Midjourney and Photoshop

Image credit: Jan Sobottka www.catonbed.de
The courage to communicate one’s own life
Essay by Boris Eldagsen

The strength of AI is its ability to combine given content and recognise existing structures. The weakness of image generators is their visual bias, a favoured interpretation of the prompt and a pre-set aesthetic. In Midjourney, every undefined woman is thus automatically long-haired, in her mid-20s and a model. Anyone who sees themselves as an artist must therefore offer more than the aforementioned Midjourney model in front of a beautiful background or a man with an animal head. You have to ask yourself the question ‘why?’, because otherwise the image remains mere visual icing devoid of spiritual and emotional nourishment.

For me, art is an individual expression of the ‘human condition’ with all its light and dark sides. To get there, you have to become aware of yourself, recognise your emotional abysses and individual influences.
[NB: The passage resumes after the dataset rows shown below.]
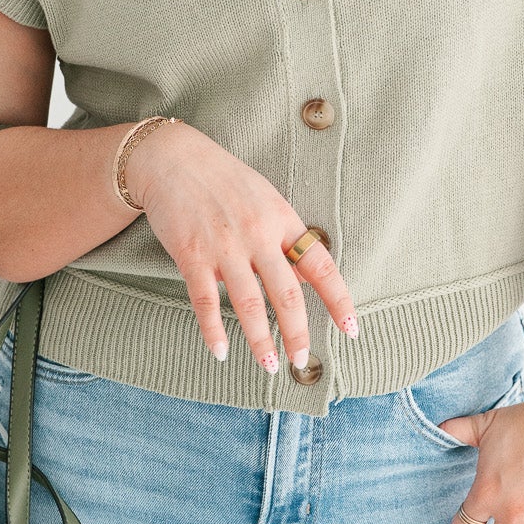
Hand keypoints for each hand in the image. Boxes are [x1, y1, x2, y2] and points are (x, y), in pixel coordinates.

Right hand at [124, 122, 357, 374]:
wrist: (172, 159)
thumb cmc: (224, 180)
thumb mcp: (266, 199)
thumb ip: (286, 237)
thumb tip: (308, 277)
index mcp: (283, 219)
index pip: (320, 266)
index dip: (339, 300)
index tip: (351, 329)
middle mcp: (258, 234)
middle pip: (287, 293)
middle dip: (297, 332)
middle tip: (301, 360)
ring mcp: (224, 246)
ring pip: (249, 303)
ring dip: (260, 339)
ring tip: (269, 365)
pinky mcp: (192, 255)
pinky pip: (205, 301)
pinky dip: (213, 330)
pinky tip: (221, 352)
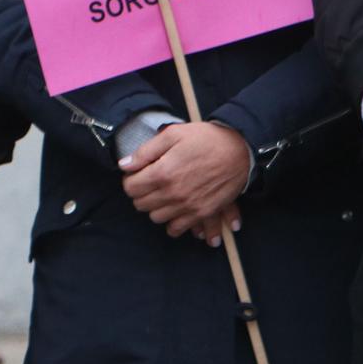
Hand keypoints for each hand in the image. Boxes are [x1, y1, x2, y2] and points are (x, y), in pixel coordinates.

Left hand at [119, 122, 250, 238]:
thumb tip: (123, 165)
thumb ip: (145, 152)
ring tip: (163, 193)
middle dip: (140, 193)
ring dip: (155, 207)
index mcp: (162, 173)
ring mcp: (188, 206)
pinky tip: (174, 209)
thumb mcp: (172, 135)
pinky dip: (171, 222)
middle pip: (141, 204)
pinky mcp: (202, 213)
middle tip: (149, 182)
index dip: (130, 180)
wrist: (239, 149)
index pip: (130, 188)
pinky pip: (177, 228)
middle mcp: (173, 194)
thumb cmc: (205, 139)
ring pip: (156, 217)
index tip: (137, 174)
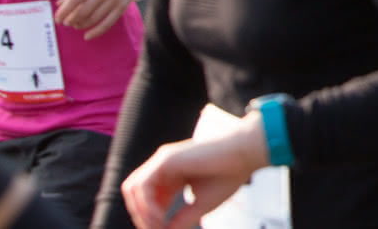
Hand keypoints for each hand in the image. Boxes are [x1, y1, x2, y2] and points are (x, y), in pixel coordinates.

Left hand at [55, 0, 133, 39]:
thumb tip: (60, 5)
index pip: (73, 0)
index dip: (63, 12)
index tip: (57, 19)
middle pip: (82, 12)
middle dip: (71, 20)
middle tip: (66, 22)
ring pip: (93, 19)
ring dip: (81, 25)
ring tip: (76, 25)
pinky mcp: (121, 7)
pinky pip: (107, 24)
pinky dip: (96, 32)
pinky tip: (87, 36)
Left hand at [121, 115, 268, 228]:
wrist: (245, 154)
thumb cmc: (229, 176)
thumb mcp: (201, 204)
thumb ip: (181, 219)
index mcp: (172, 175)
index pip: (148, 198)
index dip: (150, 218)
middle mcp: (163, 166)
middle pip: (134, 193)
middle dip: (140, 215)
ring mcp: (162, 160)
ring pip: (132, 188)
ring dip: (140, 211)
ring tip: (157, 224)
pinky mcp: (165, 159)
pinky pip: (142, 185)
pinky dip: (146, 204)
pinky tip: (160, 216)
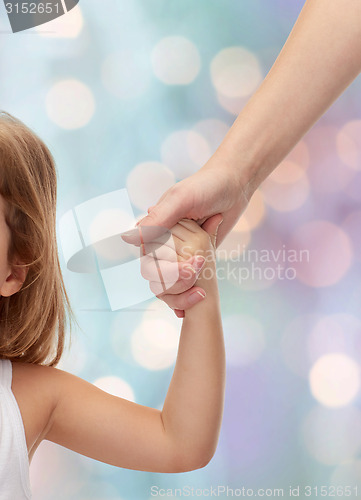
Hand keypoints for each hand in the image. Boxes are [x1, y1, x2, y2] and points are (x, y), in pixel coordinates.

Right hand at [122, 153, 248, 315]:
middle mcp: (162, 240)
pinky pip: (188, 277)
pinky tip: (200, 296)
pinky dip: (191, 289)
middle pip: (159, 275)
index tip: (191, 268)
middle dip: (178, 280)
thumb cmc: (206, 187)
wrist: (234, 185)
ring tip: (202, 290)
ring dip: (185, 286)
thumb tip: (128, 239)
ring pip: (172, 281)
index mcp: (154, 227)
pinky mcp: (195, 255)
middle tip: (200, 270)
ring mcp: (179, 250)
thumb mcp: (181, 199)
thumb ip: (158, 219)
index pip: (148, 260)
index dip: (166, 270)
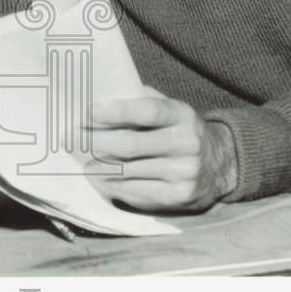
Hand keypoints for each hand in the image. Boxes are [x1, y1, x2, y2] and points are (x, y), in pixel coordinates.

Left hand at [84, 85, 237, 211]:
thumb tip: (101, 95)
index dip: (116, 111)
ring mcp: (184, 173)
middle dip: (95, 140)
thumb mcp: (170, 109)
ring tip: (77, 156)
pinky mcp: (178, 196)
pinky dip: (111, 184)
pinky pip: (135, 191)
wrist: (220, 164)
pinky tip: (96, 175)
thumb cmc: (179, 130)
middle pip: (131, 144)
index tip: (88, 111)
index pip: (147, 111)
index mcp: (181, 115)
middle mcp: (186, 143)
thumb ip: (142, 101)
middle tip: (70, 137)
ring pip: (128, 170)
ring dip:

Only then can you utilise the artistic potential of AI, which consists of a journey inward. An exploration that is so subjective that it is not interchangeable.

Sabine von Bassewitz had the courage to embark on this exploration. Affected by multiple sclerosis herself, she tries to visually convey the physical sensation of an MS relapse, which consists of emotional upheaval, spasticity and movement disorders, among other things. And she succeeds in doing something that listing symptoms cannot: communicating with the viewer and creating understanding. It gives the generated image depth and incidentally shows where AI is superior to photography: in the depiction of inner states—be they physical or psychological.